What the task requires
Leaving pictures aside, restate exactly the lines of the data below, from the first one through the line that contains "今年小年夜(2月15日)適逢勞工例假，勞雇雙方可約定2月".

Exercise inputs
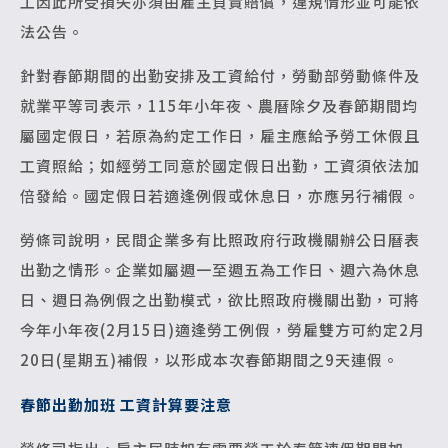
工因此所受損失亦須由雇主負責賠償，違規情形並可能依
法公告。
針對春節期間的出勤安排及工資給付，勞動部勞動條件及
就業平等司表示，115年小年夜、農曆除夕及春節期間均
屬國定假日，若原為約定工作日，雇主應給予勞工休假且
工資照給；如經勞工同意於國定假日出勤，工資須依法加
倍發給。國定假日若適逢例假或休息日，亦應另行補假。
勞條司說明，民間企業多有比照政府行政機關辦公日曆表
出勤之情形。企業如屬週一至週五為工作日、週六為休息
日、週日為例假之出勤模式，欲比照政府機關出勤，可將
今年小年夜(2月15日)適逢勞工例假，勞雇雙方可約定2月
20日(星期五)補假，以形成本次春節期間之9天連假。
春節出勤加班 工資計算要注意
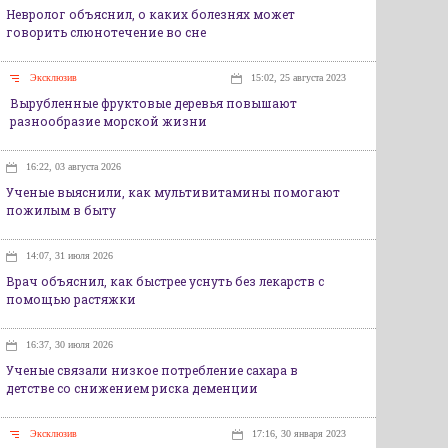
Невролог объяснил, о каких болезнях может
говорить слюнотечение во сне
Эксклюзив
15:02, 25 августа 2023
Вырубленные фруктовые деревья повышают
разнообразие морской жизни
16:22, 03 августа 2026
Ученые выяснили, как мультивитамины помогают
пожилым в быту
14:07, 31 июля 2026
Врач объяснил, как быстрее уснуть без лекарств с
помощью растяжки
16:37, 30 июля 2026
Ученые связали низкое потребление сахара в
детстве со снижением риска деменции
Эксклюзив
17:16, 30 января 2023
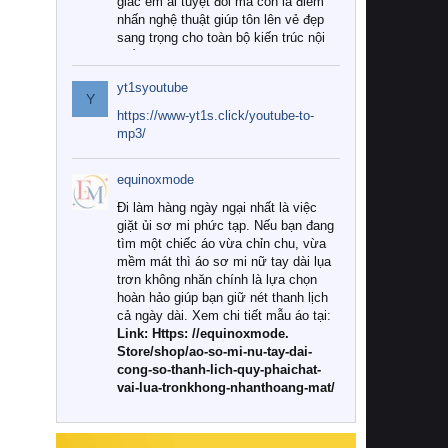
giác êm ái tuyệt đối mà còn là điểm
nhấn nghệ thuật giúp tôn lên vẻ đẹp
sang trọng cho toàn bộ kiến trúc nội
thất.
yt1syoutube
Tuy nhiên, giữa thị trường đa dạng
Y
với vô vàn thương hiệu và mẫu mã
https://www-yt1s.click/youtube-to-
như hiện nay, làm thế nào để chọn
mp3/
được những bộ chăn ga gối đệm cao
cấp thực sự chất lượng, phù hợp với
equinoxmode
khí hậu và nhu cầu sử dụng của gia
đình? Hãy cùng chúng tôi đi tìm lời
Đi làm hàng ngày ngại nhất là việc
giải đáp chi tiết qua bài viết dưới đây.
giặt ủi sơ mi phức tạp. Nếu bạn đang
tìm một chiếc áo vừa chỉn chu, vừa
1. Tại sao các gia đình hiện đại lại ưa
mềm mát thì áo sơ mi nữ tay dài lụa
chuộng chăn ga gối đệm cao cấp?
trơn không nhăn chính là lựa chọn
hoàn hảo giúp bạn giữ nét thanh lịch
Khác với các dòng sản phẩm thông
cả ngày dài. Xem chi tiết mẫu áo tại:
thường, những bộ chăn ga gối đệm
Link: Https: //equinoxmode.
cao cấp trải qua quy trình sản xuất
Store/shop/ao-so-mi-nu-tay-dai-
nghiêm ngặt từ khâu chọn lọc nguyên
cong-so-thanh-lich-quy-phaichat-
liệu tự nhiên đến công nghệ dệt
vai-lua-tronkhong-nhanthoang-mat/
nhuộm hiện đại không chứa hóa chất
độc hại. Khi sử dụng dòng sản phẩm
này, bạn sẽ cảm nhận rõ rệt sự khác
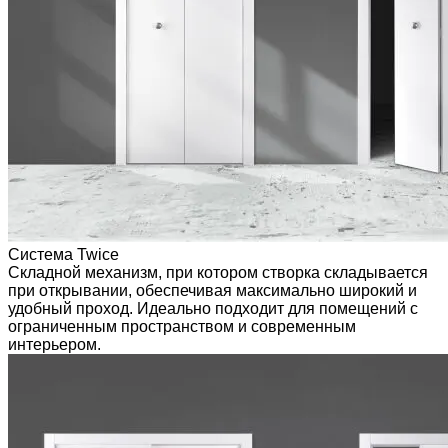
Система Twice
Складной механизм, при котором створка складывается
при открывании, обеспечивая максимально широкий и
удобный проход. Идеально подходит для помещений с
ограниченным пространством и современным
интерьером.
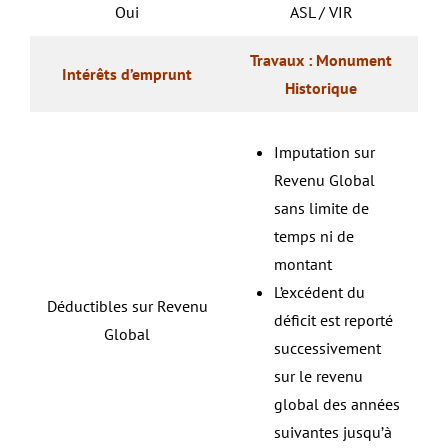
Oui
ASL / VIR
Travaux : Monument
Intérêts d’emprunt
Historique
Imputation sur
Revenu Global
sans limite de
temps ni de
montant
L’excédent du
Déductibles sur Revenu
déficit est reporté
Global
successivement
sur le revenu
global des années
suivantes jusqu’à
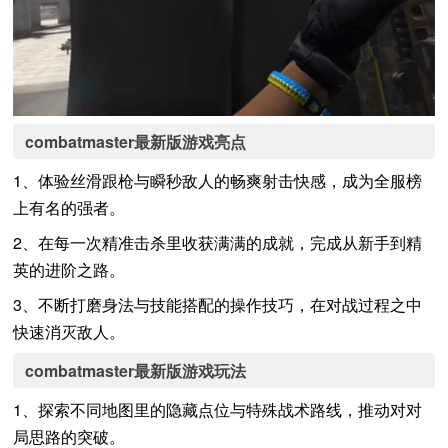
combatmaster最新版游戏亮点
1、体验丝滑跟枪与瞬秒敌人的畅爽射击快感，成为全服榜
上有名的强者。
2、在每一次精准击杀里收获满满的成就，完成从新手到精
英的进阶之路。
3、不断打磨身法与技能搭配的操作技巧，在对战过程之中
快速消灭敌人。
combatmaster最新版游戏玩法
1、探索不同地图里的隐藏点位与特殊战术路线，推动对对
局思路的突破。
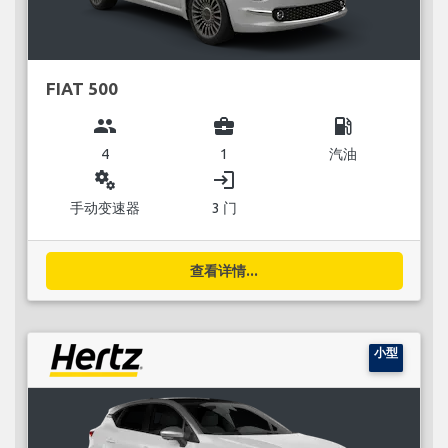
FIAT 500
group
business_center
local_gas_station
4
1
汽油
miscellaneous_services
login
手动变速器
3 门
查看详情...
小型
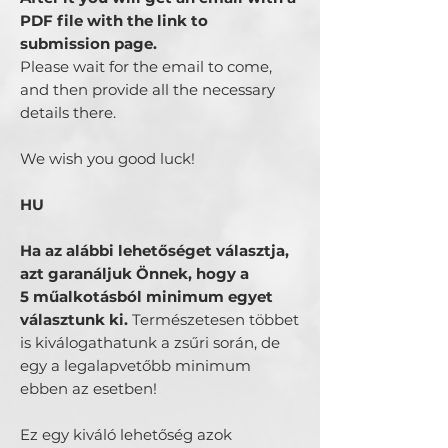
PDF file with the link to
submission page.
Please wait for the email to come,
and then provide all the necessary
details there.
We wish you good luck!
HU
Ha az alábbi lehetőséget választja,
azt garanáljuk Önnek, hogy a
5 műalkotásból minimum egyet
választunk ki.
Természetesen többet
is kiválogathatunk a zsűri során, de
egy a legalapvetőbb minimum
ebben az esetben!
Ez egy kiváló lehetőség azok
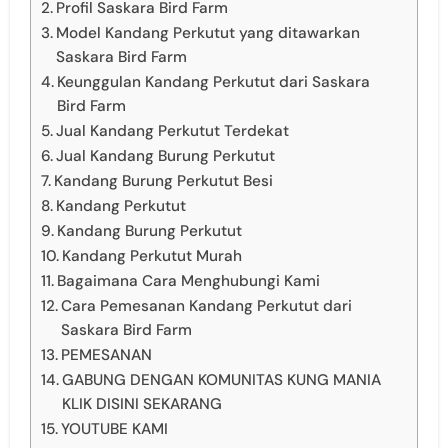
Profil Saskara Bird Farm
Model Kandang Perkutut yang ditawarkan
Saskara Bird Farm
Keunggulan Kandang Perkutut dari Saskara
Bird Farm
Jual Kandang Perkutut Terdekat
Jual Kandang Burung Perkutut
Kandang Burung Perkutut Besi
Kandang Perkutut
Kandang Burung Perkutut
Kandang Perkutut Murah
Bagaimana Cara Menghubungi Kami
Cara Pemesanan Kandang Perkutut dari
Saskara Bird Farm
PEMESANAN
GABUNG DENGAN KOMUNITAS KUNG MANIA
KLIK DISINI SEKARANG
YOUTUBE KAMI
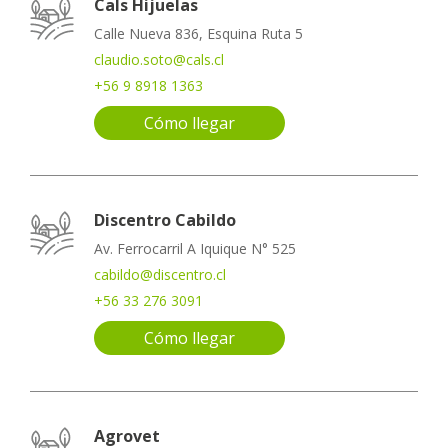
Cals Hijuelas
Calle Nueva 836, Esquina Ruta 5
claudio.soto@cals.cl
+56 9 8918 1363
Cómo llegar
Discentro Cabildo
Av. Ferrocarril A Iquique N° 525
cabildo@discentro.cl
+56 33 276 3091
Cómo llegar
Agrovet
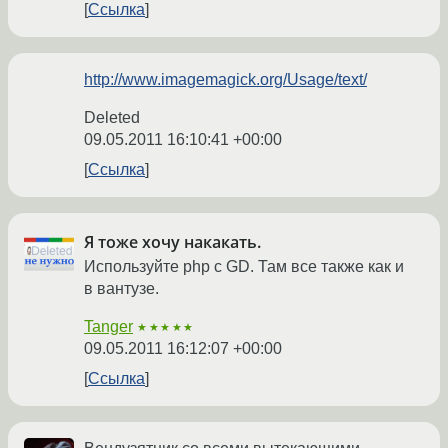
Ссылка
http://www.imagemagick.org/Usage/text/
Deleted
09.05.2011 16:10:41 +00:00
Ссылка
Я тоже хочу накакать.
Используйте php с GD. Там все также как и
в вантузе.
Tanger
★★★★★
09.05.2011 16:12:07 +00:00
Ссылка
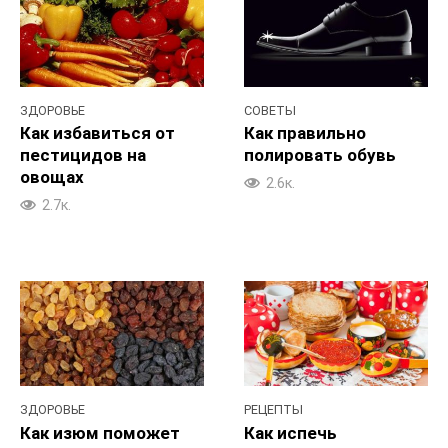
ЗДОРОВЬЕ
СОВЕТЫ
Как избавиться от
Как правильно
пестицидов на
полировать обувь
овощах
2.6к.
2.7к.
ЗДОРОВЬЕ
РЕЦЕПТЫ
Как изюм поможет
Как испечь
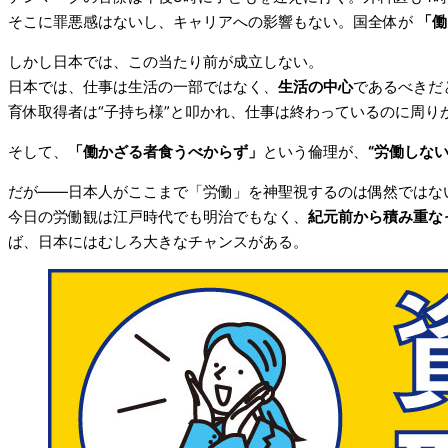
そこに罪悪感はないし、キャリアへの影響もない。国全体が
「働
しかし日本では、この当たり前が成立しない。
日本では、仕事は生活の一部ではなく、
生活の中心
であるべきだ
育休取得者は“子持ち様”と叩かれ、仕事は終わっているのに周
そして、
「働かざる者食うべからず」
という倫理が、
“労働しな
だが――日本人がここまで「労働」を神聖視するのは偶然ではな
今日の労働観は江戸時代でも明治でもなく、
紀元前から積み重な
ば、日本にはむしろ大きなチャンスがある。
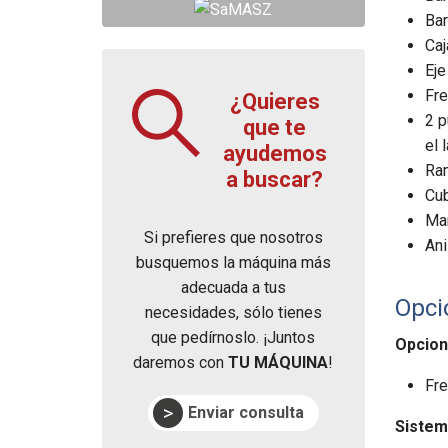
Bar
Caj
Eje
Fre
¿Quieres
2 p
que te
el 
ayudemos
Ra
a buscar?
Cub
Man
Si prefieres que nosotros
Ani
busquemos la máquina más
adecuada a tus
Opci
necesidades, sólo tienes
que pedírnoslo. ¡Juntos
Opcion
daremos con
TU MÁQUINA
!
Fr
Enviar consulta
Sistem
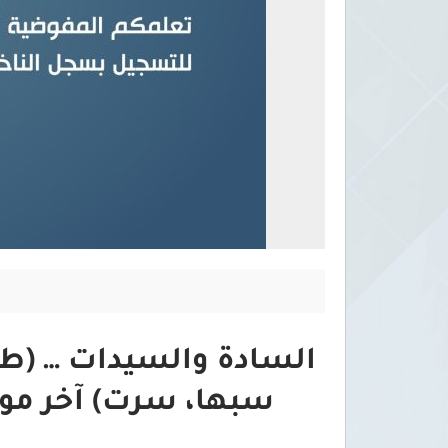
السادة والسيدات … (طب
سبها، سرت) آخر موعد للت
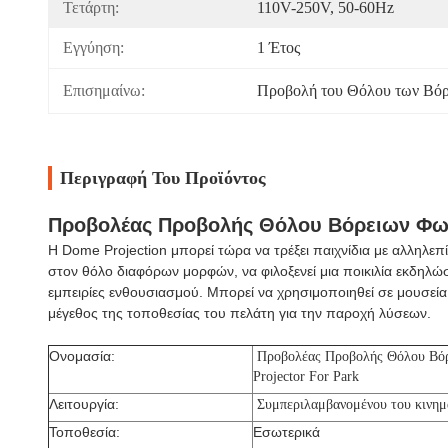
Τετάρτη:
110V-250V, 50-60Hz
Εγγύηση:
1 Έτος
Επισημαίνω:
Προβολή του Θόλου των Βό
Περιγραφή Του Προϊόντος
Προβολέας Προβολής Θόλου Βόρειων Φωτε
Η Dome Projection μπορεί τώρα να τρέξει παιχνίδια με αλληλ
στον θόλο διαφόρων μορφών, να φιλοξενεί μια ποικιλία εκδηλώ
εμπειρίες ενθουσιασμού. Μπορεί να χρησιμοποιηθεί σε μουσεία
μέγεθος της τοποθεσίας του πελάτη για την παροχή λύσεων.
Ονομασία:
Προβολέας Προβολής Θόλου Βόρ
Projector For Park
Λειτουργία:
Συμπεριλαμβανομένου του κινη
Τοποθεσία:
Εσωτερικά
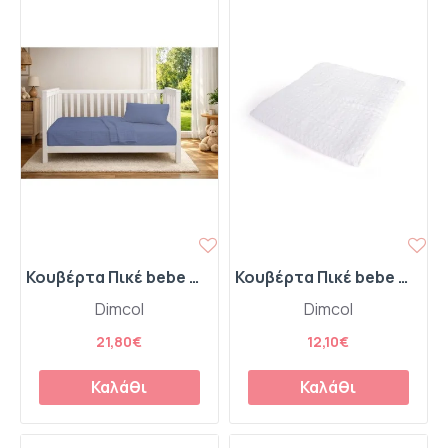
Κουβέρτα Πικέ bebe Μονόχρωμη 325 gr/m² 125x150 Classic Blue 100% Cotton
Κουβέρτα Πικέ bebe Μονόχρωμη 325 gr/m² 85x110 White 100% Cotton
Dimcol
Dimcol
21,80€
12,10€
Καλάθι
Καλάθι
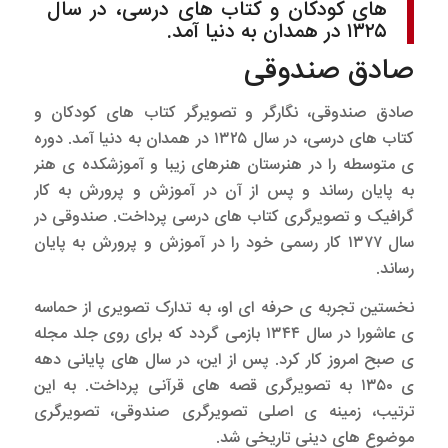
های کودکان و کتاب های درسی، در سال
۱۳۲۵ در همدان به دنیا آمد.
صادق صندوقی
صادق صندوقی، نگارگر و تصویرگر کتاب های کودکان و
کتاب های درسی، در سال ۱۳۲۵ در همدان به دنیا آمد. دوره
ی متوسطه را در هنرستان هنرهای زیبا و آموزشکده ی هنر
به پایان رساند و پس از آن در آموزش و پرورش به کار
گرافیک و تصویرگری کتاب های درسی پرداخت. صندوقی در
سال ۱۳۷۷ کار رسمی خود را در آموزش و پرورش به پایان
رساند.
نخستین تجربه ی حرفه ای او، به تدارک تصویری از حماسه
ی عاشورا در سال ۱۳۴۴ بازمی گردد که برای روی جلد مجله
ی صبح امروز کار کرد. پس از این، در سال های پایانی دهه
ی ۱۳۵۰ به تصویرگری قصه های قرآنی پرداخت. به این
ترتیب، زمینه ی اصلی تصویرگری صندوقی، تصویرگری
موضوع های دینی تاریخی شد.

Solved problem
工因此所受損失亦須由雇主負責賠償，違規情形並可能依
法公告。
針對春節期間的出勤安排及工資給付，勞動部勞動條件及
就業平等司表示，115年小年夜、農曆除夕及春節期間均
屬國定假日，若原為約定工作日，雇主應給予勞工休假且
工資照給；如經勞工同意於國定假日出勤，工資須依法加
倍發給。國定假日若適逢例假或休息日，亦應另行補假。
勞條司說明，民間企業多有比照政府行政機關辦公日曆表
出勤之情形。企業如屬週一至週五為工作日、週六為休息
日、週日為例假之出勤模式，欲比照政府機關出勤，可將
今年小年夜(2月15日)適逢勞工例假，勞雇雙方可約定2月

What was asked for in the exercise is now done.